ANAHEIM — The Angels have become so maddening to opponents that starting pitchers are getting ejected well after they have exited games.
The Angels won one game Monday night when a player on the other team managed to gain national attention with a home-run robbing catch. They won another Tuesday even as they failed to score a run entering the eighth inning.
On Wednesday afternoon, they completed a three-game sweep of the Athletics when they bunched all of their runs in a single inning while taking a 6-5 victory.
The best homestand of the season ended with the Angels winning five of the six games.

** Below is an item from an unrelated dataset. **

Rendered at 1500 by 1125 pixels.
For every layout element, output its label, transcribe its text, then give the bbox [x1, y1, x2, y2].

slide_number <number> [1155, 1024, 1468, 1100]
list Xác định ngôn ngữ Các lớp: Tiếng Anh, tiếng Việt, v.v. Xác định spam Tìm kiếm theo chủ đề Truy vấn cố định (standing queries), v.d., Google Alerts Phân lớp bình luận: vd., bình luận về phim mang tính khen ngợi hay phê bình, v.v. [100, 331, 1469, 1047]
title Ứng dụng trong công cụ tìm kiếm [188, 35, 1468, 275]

And the domination of the A’s continued with the Angels winning all seven games against their rivals so far this season.
“It’s just about everybody doing their job and not trying to be more than what they are,” said center fielder Jo Adell, who hit a home run in a decisive six-run sixth inning and made a catch up against the wall. “Find a way to get it done and we’ve done that. We’ve been consistent at doing it.”
It became so unbearable for A’s starter JP Sears that he was ejected in the Angels’ productive sixth inning three batters after he left a game he had dominated to that point. Sears voiced his displeasure about a 3-and-2 pitch to Mike Trout, who walked on a pitch that appeared to be a strike. He wasn’t even on the mound at the time of the walk.

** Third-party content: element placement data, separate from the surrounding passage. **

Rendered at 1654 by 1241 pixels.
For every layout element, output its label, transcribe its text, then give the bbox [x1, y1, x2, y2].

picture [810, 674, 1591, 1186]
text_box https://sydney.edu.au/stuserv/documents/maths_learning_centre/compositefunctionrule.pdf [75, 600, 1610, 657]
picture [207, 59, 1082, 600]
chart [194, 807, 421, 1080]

Chalk it up to just another break for the Angels, who have created plenty on their own, whether it was during their eight-game winning streak last month that came amid the team’s first visit to Sacramento, or the just-completed stop at home that included plenty of success against the A’s and Seattle Mariners.

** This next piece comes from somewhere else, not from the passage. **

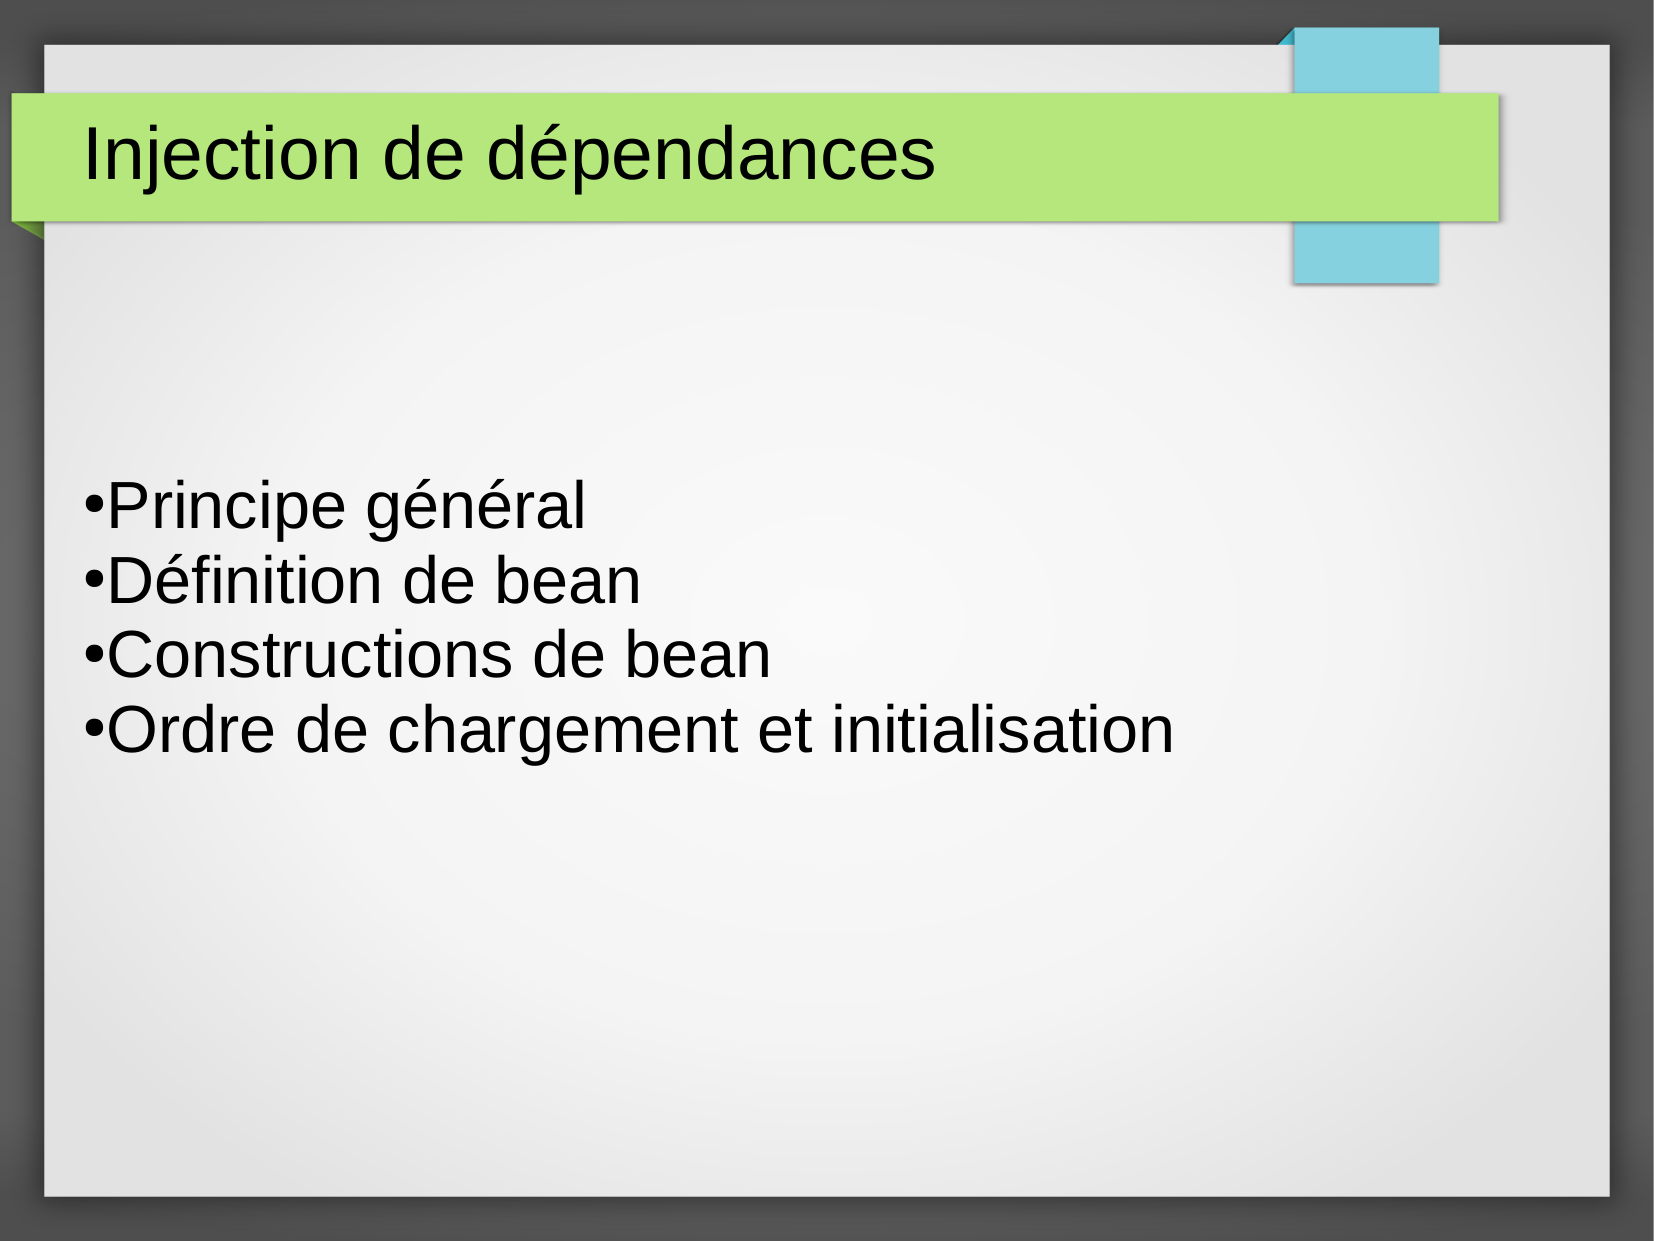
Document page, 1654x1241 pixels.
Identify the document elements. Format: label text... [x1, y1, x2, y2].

The Angels have teed off against An A’s bullpen that has an MLB-worst 6.04 ERA.
“(Sears) was masterful out there until we started putting some at-bats together,” manager Ron Washington said.
Up next is a seven-game trip to face the Baltimore Orioles and New York Yankees, teams the Angels are 1-5 against this season.
Angels right-hander Kyle Hendricks (4-6) showed his veteran savvy by giving up three runs (two earned) over six innings. The outing took a minute to fully appreciate, though, with the A’s holding a 3-0 lead heading into the bottom of the sixth.
The modest veteran was quick to give praise to catcher Travis d’Arnaud.
“Trav was really good today, just really kept me locked in,” Hendricks said. “We established the fastball early, changeup working off of it, threw some good curveballs. But really good at going in and out, back and forth with the fastball and changeup, reading what they were trying to do to me.”
But just like Tuesday, when the Angels scored a pair of late runs to win, they just needed to find the right time to let loose. The sixth-inning outburst started with a leadoff single from Kevin Newman and then came in a flood from there.
Zach Neto singled and Trout walked against Grant Holmes to load the bases with one out on a pitch that appeared to be well within the sike zone. That allowed the Angels to pull within a run at 3-1 when Taylor Ward was hit by a pitch.
Jorge Soler followed with a game-tying two run single on a roller up the middle that not only eluded shortstop Max Schuemann, it also dribbled past second baseman Luis Urias.
As Holman was being replaced by Osvaldo Bido, Sears’ review of the inning from there earned him the ejection.
A sacrifice fly from d’Arnaud made it a 4-3 lead and Adell crushed a home run well over the left-field wall for a 6-3 advantage. The home run was Adell’s 13th of the season and his seventh in the past 11 games.
“We finally found a way to pass that baton like what we’ve been talking about and preaching of finding a way to get on base, put a ball in play and force the defense to make plays,” Adell said. “We kind of got a little rhythm going, tied the game up and scratched out some more (runs) from there.”
The A’s pulled within 6-5 on a two-run home run from Brent Rooker in the seventh inning to cap his four-hit, two-homer day. His chance at a fifth hit ended when he flew out to deep center in the ninth.
“It’s hard in this game to have a perfect day so I’m glad he didn’t,” Washington said of Rooker nearly coming to his team’s rescue all by himself. “He went 4 for 4 until that last one when Detmers got him.”
But the Angels’ bullpen continued to do what is needed as Connor Brogdon wiggled his way out of a bumpy ride in the eighth thanks to a sliding catch in right field by Soler.
With closer Kenley Jansen down for the day, former starter Reid Detmers continued to look like a bullpen veteran with a 10-pitch, two-strikeout perfect ninth inning for his second save this season.
“It doesn’t matter if you win a series or you win a game, the mentality is the same,” Washington said about the fortitude it takes to finish off a sweep. “We’re trying to get there. We’re trying to learn how to do that. Until you see what the day offers, just come and play.”